Find all lines in the listing that include the word "maybe", then copy them.

EXERCISE MATERIALS —
= = = = = = =
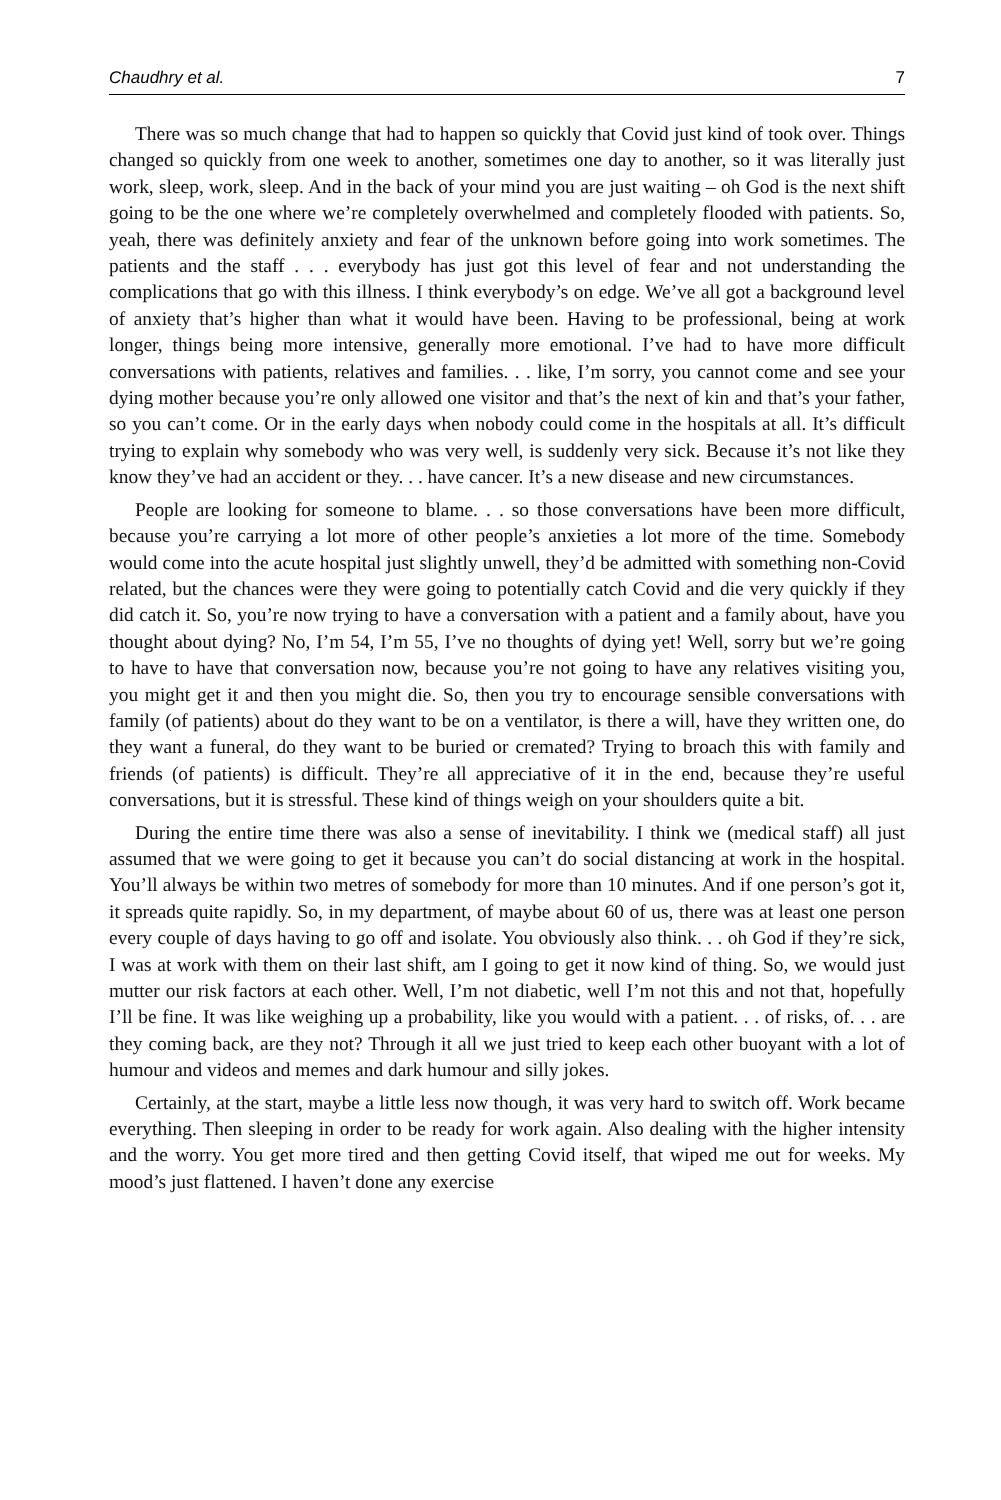Chaudhry et al. 7
There was so much change that had to happen so quickly that Covid just kind of took over. Things changed so quickly from one week to another, sometimes one day to another, so it was literally just work, sleep, work, sleep. And in the back of your mind you are just waiting – oh God is the next shift going to be the one where we’re completely overwhelmed and completely flooded with patients. So, yeah, there was definitely anxiety and fear of the unknown before going into work sometimes. The patients and the staff . . . everybody has just got this level of fear and not understanding the complications that go with this illness. I think everybody’s on edge. We’ve all got a background level of anxiety that’s higher than what it would have been. Having to be professional, being at work longer, things being more intensive, generally more emotional. I’ve had to have more difficult conversations with patients, relatives and families. . . like, I’m sorry, you cannot come and see your dying mother because you’re only allowed one visitor and that’s the next of kin and that’s your father, so you can’t come. Or in the early days when nobody could come in the hospitals at all. It’s difficult trying to explain why somebody who was very well, is suddenly very sick. Because it’s not like they know they’ve had an accident or they. . . have cancer. It’s a new disease and new circumstances.
People are looking for someone to blame. . . so those conversations have been more difficult, because you’re carrying a lot more of other people’s anxieties a lot more of the time. Somebody would come into the acute hospital just slightly unwell, they’d be admitted with something non-Covid related, but the chances were they were going to potentially catch Covid and die very quickly if they did catch it. So, you’re now trying to have a conversation with a patient and a family about, have you thought about dying? No, I’m 54, I’m 55, I’ve no thoughts of dying yet! Well, sorry but we’re going to have to have that conversation now, because you’re not going to have any relatives visiting you, you might get it and then you might die. So, then you try to encourage sensible conversations with family (of patients) about do they want to be on a ventilator, is there a will, have they written one, do they want a funeral, do they want to be buried or cremated? Trying to broach this with family and friends (of patients) is difficult. They’re all appreciative of it in the end, because they’re useful conversations, but it is stressful. These kind of things weigh on your shoulders quite a bit.
During the entire time there was also a sense of inevitability. I think we (medical staff) all just assumed that we were going to get it because you can’t do social distancing at work in the hospital. You’ll always be within two metres of somebody for more than 10 minutes. And if one person’s got it, it spreads quite rapidly. So, in my department, of maybe about 60 of us, there was at least one person every couple of days having to go off and isolate. You obviously also think. . . oh God if they’re sick, I was at work with them on their last shift, am I going to get it now kind of thing. So, we would just mutter our risk factors at each other. Well, I’m not diabetic, well I’m not this and not that, hopefully I’ll be fine. It was like weighing up a probability, like you would with a patient. . . of risks, of. . . are they coming back, are they not? Through it all we just tried to keep each other buoyant with a lot of humour and videos and memes and dark humour and silly jokes.
Certainly, at the start, maybe a little less now though, it was very hard to switch off. Work became everything. Then sleeping in order to be ready for work again. Also dealing with the higher intensity and the worry. You get more tired and then getting Covid itself, that wiped me out for weeks. My mood’s just flattened. I haven’t done any exercise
= = = = = = =
SOLUTION —
During the entire time there was also a sense of inevitability. I think we (medical staff) all just assumed that we were going to get it because you can’t do social distancing at work in the hospital. You’ll always be within two metres of somebody for more than 10 minutes. And if one person’s got it, it spreads quite rapidly. So, in my department, of maybe about 60 of us, there was at least one person every couple of days having to go off and isolate. You obviously also think. . . oh God if they’re sick, I was at work with them on their last shift, am I going to get it now kind of thing. So, we would just mutter our risk factors at each other. Well, I’m not diabetic, well I’m not this and not that, hopefully I’ll be fine. It was like weighing up a probability, like you would with a patient. . . of risks, of. . . are they coming back, are they not? Through it all we just tried to keep each other buoyant with a lot of humour and videos and memes and dark humour and silly jokes.
Certainly, at the start, maybe a little less now though, it was very hard to switch off. Work became everything. Then sleeping in order to be ready for work again. Also dealing with the higher intensity and the worry. You get more tired and then getting Covid itself, that wiped me out for weeks. My mood’s just flattened. I haven’t done any exercise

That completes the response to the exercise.